TİMAV tarafından gerçekleştirilen, “Türkiye'de İmam Hatip Lisesi ve İmam Hatipliler Algısı” araştırmasının sonuçlarına göre, "Aleviler için İHL benzeri okullar açılmalıdır" yargısına araştırmaya katılanların yüzde 41,3'ünün destek verdiği ifade edildi.

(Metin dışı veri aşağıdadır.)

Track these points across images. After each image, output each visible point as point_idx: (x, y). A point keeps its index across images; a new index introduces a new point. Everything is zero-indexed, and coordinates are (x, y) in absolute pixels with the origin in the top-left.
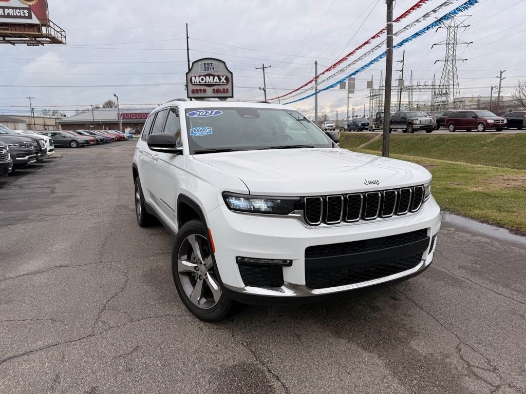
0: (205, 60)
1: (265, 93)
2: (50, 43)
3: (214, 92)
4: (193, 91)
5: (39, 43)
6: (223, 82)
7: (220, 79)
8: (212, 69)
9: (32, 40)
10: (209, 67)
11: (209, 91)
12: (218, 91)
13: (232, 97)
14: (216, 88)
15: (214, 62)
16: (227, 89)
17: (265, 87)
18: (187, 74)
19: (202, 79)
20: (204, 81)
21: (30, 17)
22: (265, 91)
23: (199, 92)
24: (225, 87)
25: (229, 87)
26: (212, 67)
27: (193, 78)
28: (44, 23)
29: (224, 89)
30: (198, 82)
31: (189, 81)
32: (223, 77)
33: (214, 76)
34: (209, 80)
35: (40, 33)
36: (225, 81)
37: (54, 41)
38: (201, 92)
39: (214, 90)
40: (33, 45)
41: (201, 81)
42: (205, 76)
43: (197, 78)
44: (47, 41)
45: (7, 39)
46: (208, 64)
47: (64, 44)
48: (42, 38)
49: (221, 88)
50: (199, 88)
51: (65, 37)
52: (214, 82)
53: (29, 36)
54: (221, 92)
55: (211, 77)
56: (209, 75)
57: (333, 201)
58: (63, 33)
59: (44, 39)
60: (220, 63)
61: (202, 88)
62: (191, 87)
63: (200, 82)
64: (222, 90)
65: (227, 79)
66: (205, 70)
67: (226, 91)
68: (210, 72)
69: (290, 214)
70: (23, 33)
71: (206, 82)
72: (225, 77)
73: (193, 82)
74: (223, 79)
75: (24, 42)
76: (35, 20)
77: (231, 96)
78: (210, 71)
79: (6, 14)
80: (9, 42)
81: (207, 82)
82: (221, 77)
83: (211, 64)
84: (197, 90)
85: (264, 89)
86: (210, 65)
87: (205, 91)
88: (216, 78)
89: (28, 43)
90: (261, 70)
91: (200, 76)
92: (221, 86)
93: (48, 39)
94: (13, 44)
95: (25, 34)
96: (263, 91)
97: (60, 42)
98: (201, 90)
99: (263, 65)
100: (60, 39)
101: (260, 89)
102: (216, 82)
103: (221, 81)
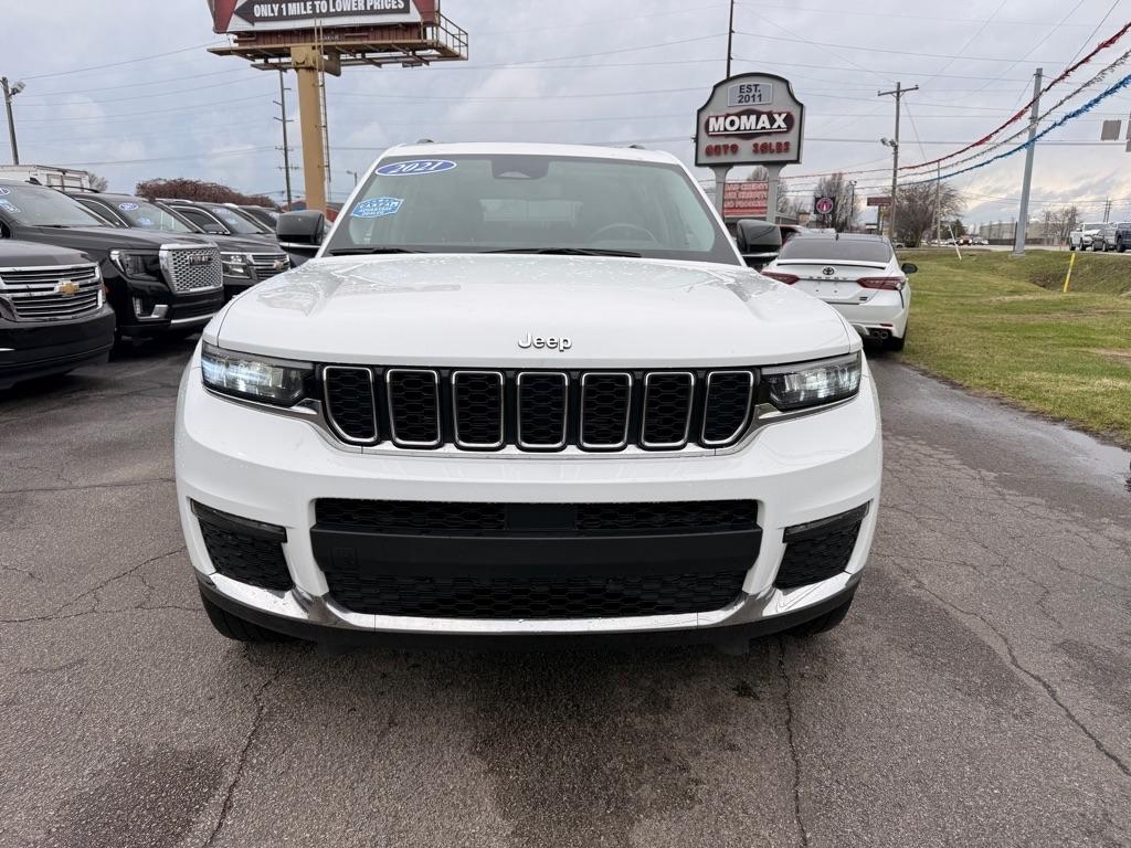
0: (741, 80)
1: (896, 153)
2: (439, 58)
3: (756, 151)
4: (709, 151)
5: (422, 61)
6: (779, 127)
7: (772, 121)
8: (757, 99)
9: (409, 56)
10: (751, 95)
11: (746, 147)
12: (765, 148)
13: (797, 161)
14: (760, 141)
15: (761, 82)
16: (787, 144)
17: (897, 137)
18: (699, 111)
19: (732, 123)
20: (736, 127)
21: (406, 10)
22: (896, 147)
23: (723, 152)
24: (783, 139)
25: (791, 138)
26: (757, 94)
27: (712, 121)
28: (429, 20)
29: (779, 144)
30: (722, 129)
31: (703, 126)
32: (780, 115)
33: (759, 115)
34: (748, 123)
35: (420, 41)
36: (783, 125)
37: (447, 54)
38: (726, 153)
39: (756, 145)
40: (412, 64)
41: (728, 127)
42: (739, 115)
43: (721, 120)
44: (434, 56)
45: (368, 55)
46: (749, 87)
47: (463, 59)
48: (425, 49)
49: (773, 141)
50: (721, 142)
51: (467, 45)
52: (759, 127)
53: (402, 47)
54: (772, 152)
55: (753, 118)
56: (748, 113)
57: (409, 384)
58: (463, 38)
59: (429, 52)
60: (777, 83)
61: (730, 142)
62: (706, 142)
63: (725, 130)
64: (774, 147)
65: (789, 120)
66: (740, 102)
67: (783, 147)
68: (751, 105)
69: (295, 408)
70: (390, 42)
71: (738, 129)
72: (784, 116)
73: (711, 129)
74: (780, 121)
75: (396, 60)
76: (414, 16)
77: (795, 158)
78: (751, 103)
79: (369, 8)
80: (371, 61)
81: (742, 128)
82: (776, 116)
83: (756, 86)
84: (717, 147)
85: (892, 143)
86: (753, 88)
87: (735, 149)
88: (764, 118)
89: (404, 62)
90: (893, 98)
91: (726, 117)
92: (774, 135)
93: (434, 52)
94: (379, 65)
95: (396, 44)
96: (892, 149)
97: (456, 57)
98: (726, 147)
99: (899, 84)
100: (457, 50)
101: (883, 142)
102: (763, 128)
103: (775, 126)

“Türkiye'de İmam Hatip Lisesi ve İmam Hatipliler Algısı” araştırmasının sonuçlarını TİMAV Genel Başkanı Ecevit Öksüz açıkladı. Kur'an ve peygamberin hayatı derslerinin seçmeli olarak bütün okullarda okutulmasını Cumhuriyet tarihinin en önemli hizmetlerinden birisi olduğunu ve Hükümetin eğitim politikalarının ardından önümüzdeki yıldan itibaren İmam Hatip okullarına yoğun talebin olacağını dile getiren Öksüz, ankette yer alan önemli sonuçlardan birinin de Aleviler için İmam Hatip okullarının kurulması talebi olduğuna dikkat çekti.

26 İl merkezinde toplam 2689 kişi ile yapılan ankette "Aleviler için İHL benzeri okullar açılmalıdır" yargısına araştırmaya katılanların yüzde 41,3'ü destek verirken, yüzde 31,1'inin fikir beyan etmediği ve yüzde 27,6'sının ise karşı çıktığı belirtildi.

Aleviler için İmam Hatip okulu önerisi ne anlama geliyor?
Söz konusu bu ankette yer alan Aleviler için İmam Hatip okullarının açılması önerisi tek başına tekil bir örnek olarak değerlendirilmemeli. Bu çıkış, Sünni-İslam üzerine kurulu olan devletin bugün AKP eliyle Aleviliği şekillendirilmesinin bir parçası olarak görülmeli.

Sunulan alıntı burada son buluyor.